Published on August 12, 2016 under bipolar disorder

To focus, or not to focus, on psychosis?

That is the question.

I’ve been reading about and researching psychosis for the last 1.5 years, and I’ve been in psychosis 3 times!

The previous 3.5 years of having a Bipolar diagnosis, I only had one, my very first psychosis, at the beggining of the 3.5 years.

It seems by focussing on psychosis, I’ve been inviting it to happen.  By focussing on the problem of psychosis, I haven’t been solving it.  Studying a problem doesn’t solve the problem.

In the first 3.5 of my “recovery journey”, I just had fun, met lots of cool diagnosed people, hung out, helped out, laughed, made jokes, went for walks, made small talk, hung around the mental health clubhouse, got involved, enjoyed the simple things in life, didn’t take myself seriously.  Wait a minute.  Most of these things sound like elements of mental wellness.

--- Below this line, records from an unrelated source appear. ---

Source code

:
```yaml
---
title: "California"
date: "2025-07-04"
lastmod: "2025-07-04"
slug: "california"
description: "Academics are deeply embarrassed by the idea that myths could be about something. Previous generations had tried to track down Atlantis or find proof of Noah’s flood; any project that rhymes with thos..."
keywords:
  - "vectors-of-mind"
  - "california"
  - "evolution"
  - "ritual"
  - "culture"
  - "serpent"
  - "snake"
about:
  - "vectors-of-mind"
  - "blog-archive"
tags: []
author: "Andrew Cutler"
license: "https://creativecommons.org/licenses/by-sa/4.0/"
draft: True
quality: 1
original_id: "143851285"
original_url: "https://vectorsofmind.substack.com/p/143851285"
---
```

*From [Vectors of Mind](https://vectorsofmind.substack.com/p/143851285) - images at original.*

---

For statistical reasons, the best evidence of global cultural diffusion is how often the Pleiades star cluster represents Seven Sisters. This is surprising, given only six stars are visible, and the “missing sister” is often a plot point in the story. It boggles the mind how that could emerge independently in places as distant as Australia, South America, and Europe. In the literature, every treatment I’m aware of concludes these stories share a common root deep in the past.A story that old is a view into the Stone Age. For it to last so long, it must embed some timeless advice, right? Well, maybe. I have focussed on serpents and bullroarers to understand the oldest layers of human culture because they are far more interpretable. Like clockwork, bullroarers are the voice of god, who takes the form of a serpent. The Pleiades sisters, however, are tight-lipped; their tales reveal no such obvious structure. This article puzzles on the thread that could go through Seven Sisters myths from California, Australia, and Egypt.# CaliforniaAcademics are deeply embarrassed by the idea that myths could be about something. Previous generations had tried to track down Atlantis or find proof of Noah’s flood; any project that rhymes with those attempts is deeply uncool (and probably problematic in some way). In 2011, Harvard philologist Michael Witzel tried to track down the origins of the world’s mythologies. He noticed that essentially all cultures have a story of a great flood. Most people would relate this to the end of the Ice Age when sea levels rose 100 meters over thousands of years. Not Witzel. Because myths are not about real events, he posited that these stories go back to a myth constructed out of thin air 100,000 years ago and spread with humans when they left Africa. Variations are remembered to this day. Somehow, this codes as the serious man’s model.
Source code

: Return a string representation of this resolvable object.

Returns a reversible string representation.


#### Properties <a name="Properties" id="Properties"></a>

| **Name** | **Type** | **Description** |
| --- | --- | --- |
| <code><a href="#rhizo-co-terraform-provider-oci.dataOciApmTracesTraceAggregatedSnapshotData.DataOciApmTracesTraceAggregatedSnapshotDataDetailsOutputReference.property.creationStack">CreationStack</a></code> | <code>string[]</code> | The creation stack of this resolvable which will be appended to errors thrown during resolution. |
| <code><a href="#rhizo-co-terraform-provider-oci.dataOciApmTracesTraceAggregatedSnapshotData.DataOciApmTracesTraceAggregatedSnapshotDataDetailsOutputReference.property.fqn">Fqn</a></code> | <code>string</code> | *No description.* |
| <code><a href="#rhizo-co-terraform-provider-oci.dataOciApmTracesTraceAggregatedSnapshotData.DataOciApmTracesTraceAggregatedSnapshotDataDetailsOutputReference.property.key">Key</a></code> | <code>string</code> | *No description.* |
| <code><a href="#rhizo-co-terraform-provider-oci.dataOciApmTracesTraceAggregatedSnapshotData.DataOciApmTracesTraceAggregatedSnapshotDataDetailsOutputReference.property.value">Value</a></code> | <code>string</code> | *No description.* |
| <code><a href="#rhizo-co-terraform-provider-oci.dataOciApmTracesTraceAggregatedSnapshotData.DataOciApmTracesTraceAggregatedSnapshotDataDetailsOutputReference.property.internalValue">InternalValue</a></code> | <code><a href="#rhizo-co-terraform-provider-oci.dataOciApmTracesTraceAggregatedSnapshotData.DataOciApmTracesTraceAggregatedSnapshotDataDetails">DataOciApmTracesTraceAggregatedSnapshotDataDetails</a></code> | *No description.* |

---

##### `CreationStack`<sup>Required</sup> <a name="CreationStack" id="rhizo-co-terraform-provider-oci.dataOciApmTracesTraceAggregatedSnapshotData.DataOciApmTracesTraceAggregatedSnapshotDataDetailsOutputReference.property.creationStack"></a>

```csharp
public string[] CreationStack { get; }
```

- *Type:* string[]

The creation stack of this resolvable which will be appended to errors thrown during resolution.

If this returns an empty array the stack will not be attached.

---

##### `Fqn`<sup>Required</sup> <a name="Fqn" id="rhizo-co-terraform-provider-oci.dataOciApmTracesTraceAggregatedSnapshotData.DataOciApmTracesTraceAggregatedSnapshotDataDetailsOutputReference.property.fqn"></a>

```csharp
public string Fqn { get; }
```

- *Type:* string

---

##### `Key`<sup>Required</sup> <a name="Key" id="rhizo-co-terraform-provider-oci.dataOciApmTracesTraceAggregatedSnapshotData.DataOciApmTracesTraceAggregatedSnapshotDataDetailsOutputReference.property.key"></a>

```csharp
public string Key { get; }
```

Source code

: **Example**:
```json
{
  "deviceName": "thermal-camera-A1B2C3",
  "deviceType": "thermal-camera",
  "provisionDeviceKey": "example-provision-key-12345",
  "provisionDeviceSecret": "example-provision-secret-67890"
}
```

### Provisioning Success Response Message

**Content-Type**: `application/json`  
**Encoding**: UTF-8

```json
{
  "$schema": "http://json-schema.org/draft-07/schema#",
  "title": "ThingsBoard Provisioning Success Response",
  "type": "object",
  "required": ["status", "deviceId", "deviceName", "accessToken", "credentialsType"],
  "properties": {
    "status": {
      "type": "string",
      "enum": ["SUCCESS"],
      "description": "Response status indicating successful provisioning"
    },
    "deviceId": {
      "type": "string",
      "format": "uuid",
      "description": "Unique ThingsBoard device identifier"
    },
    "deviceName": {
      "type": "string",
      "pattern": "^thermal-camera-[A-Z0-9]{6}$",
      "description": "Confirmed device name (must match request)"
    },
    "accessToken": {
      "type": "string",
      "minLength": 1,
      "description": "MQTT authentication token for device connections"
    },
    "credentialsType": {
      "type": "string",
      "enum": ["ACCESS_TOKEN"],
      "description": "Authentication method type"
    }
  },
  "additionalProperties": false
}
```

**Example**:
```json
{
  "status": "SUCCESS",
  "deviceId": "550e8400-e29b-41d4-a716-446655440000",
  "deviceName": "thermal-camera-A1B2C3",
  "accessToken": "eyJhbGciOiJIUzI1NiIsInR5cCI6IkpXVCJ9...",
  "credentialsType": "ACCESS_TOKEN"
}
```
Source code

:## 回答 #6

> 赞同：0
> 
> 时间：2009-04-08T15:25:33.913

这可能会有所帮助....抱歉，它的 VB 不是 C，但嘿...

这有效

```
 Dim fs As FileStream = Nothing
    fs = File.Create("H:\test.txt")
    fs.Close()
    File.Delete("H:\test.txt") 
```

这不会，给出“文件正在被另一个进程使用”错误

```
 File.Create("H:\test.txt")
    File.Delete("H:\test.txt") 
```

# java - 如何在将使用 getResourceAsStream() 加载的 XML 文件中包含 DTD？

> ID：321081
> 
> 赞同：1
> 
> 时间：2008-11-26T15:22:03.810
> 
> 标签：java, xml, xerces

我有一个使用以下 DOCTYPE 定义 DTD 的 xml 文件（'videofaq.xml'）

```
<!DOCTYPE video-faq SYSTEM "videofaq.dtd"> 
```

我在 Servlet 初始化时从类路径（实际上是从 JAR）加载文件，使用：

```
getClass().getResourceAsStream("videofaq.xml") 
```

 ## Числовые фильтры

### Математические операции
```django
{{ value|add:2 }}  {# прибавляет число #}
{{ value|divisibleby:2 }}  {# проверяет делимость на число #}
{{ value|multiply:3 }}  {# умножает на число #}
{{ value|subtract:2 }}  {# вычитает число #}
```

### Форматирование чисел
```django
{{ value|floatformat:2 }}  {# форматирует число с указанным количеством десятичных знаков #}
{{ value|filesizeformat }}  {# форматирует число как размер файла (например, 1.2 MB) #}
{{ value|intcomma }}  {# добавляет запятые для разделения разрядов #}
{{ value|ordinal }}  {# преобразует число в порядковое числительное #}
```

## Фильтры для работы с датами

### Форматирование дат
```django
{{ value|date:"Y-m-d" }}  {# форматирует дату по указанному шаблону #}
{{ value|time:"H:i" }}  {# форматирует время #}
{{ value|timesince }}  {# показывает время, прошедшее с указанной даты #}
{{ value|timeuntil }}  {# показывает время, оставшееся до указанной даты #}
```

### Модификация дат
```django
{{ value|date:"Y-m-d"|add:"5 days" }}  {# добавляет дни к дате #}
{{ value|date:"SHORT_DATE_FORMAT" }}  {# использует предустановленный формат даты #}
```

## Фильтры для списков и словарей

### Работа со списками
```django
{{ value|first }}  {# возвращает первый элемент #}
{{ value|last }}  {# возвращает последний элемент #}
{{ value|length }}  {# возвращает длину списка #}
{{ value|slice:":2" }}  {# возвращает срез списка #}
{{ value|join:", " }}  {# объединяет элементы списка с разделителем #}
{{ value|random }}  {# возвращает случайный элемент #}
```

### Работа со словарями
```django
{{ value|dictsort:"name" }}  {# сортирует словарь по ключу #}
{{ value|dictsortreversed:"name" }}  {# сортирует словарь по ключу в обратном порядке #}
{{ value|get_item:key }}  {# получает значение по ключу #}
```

I need to shift back into focussing on having fun, enjoying myself and all the ways I was able to build a full life.  Trying to solve psychosis doesn’t work.  Building in a full life does.

The trouble is, I no longer live in housing at the mental health clubhouse.  I am no longer fully immersed in that community of 100+ people.  I now work supporting people with mental health challenges.  Although, it’s ‘recovery’ focussed and not mental illness focussed, I still find it obnerving to work in the mental health system.  It is an illness system.  To pinhole people as mentally ill, to me, is just plain wrong.  The entire structure of society is mentally ill and the fact that any of us can hold it together and pull off an image of being sane is a miracle.  Mentally ill people create industries.  Think of all the people that are employed by mental illness.  Psychiatrists, mental health workers, doctors, pharmacists, hospital staff, psych nurses, social service workers, social workers, occupational therapists, recreational therapists…the list goes on.

The treadmill, the machine, is designed to produce mentally ill people.  Then the person need ‘care’ by professionals.  I think we need so many professionals because we don’t know our neighbours.  The machine of society wants us to be machine like.  The ones that are machine like are professionals.  They can be trained to help those who need help.  But why do the ones that need help, need help at all?  Because they failed to be turned into a professional machine.

What if we all met at the level of human beings?  What would we all do if we uplifted each other, brought out the best in each other, and moved towards common human happiness?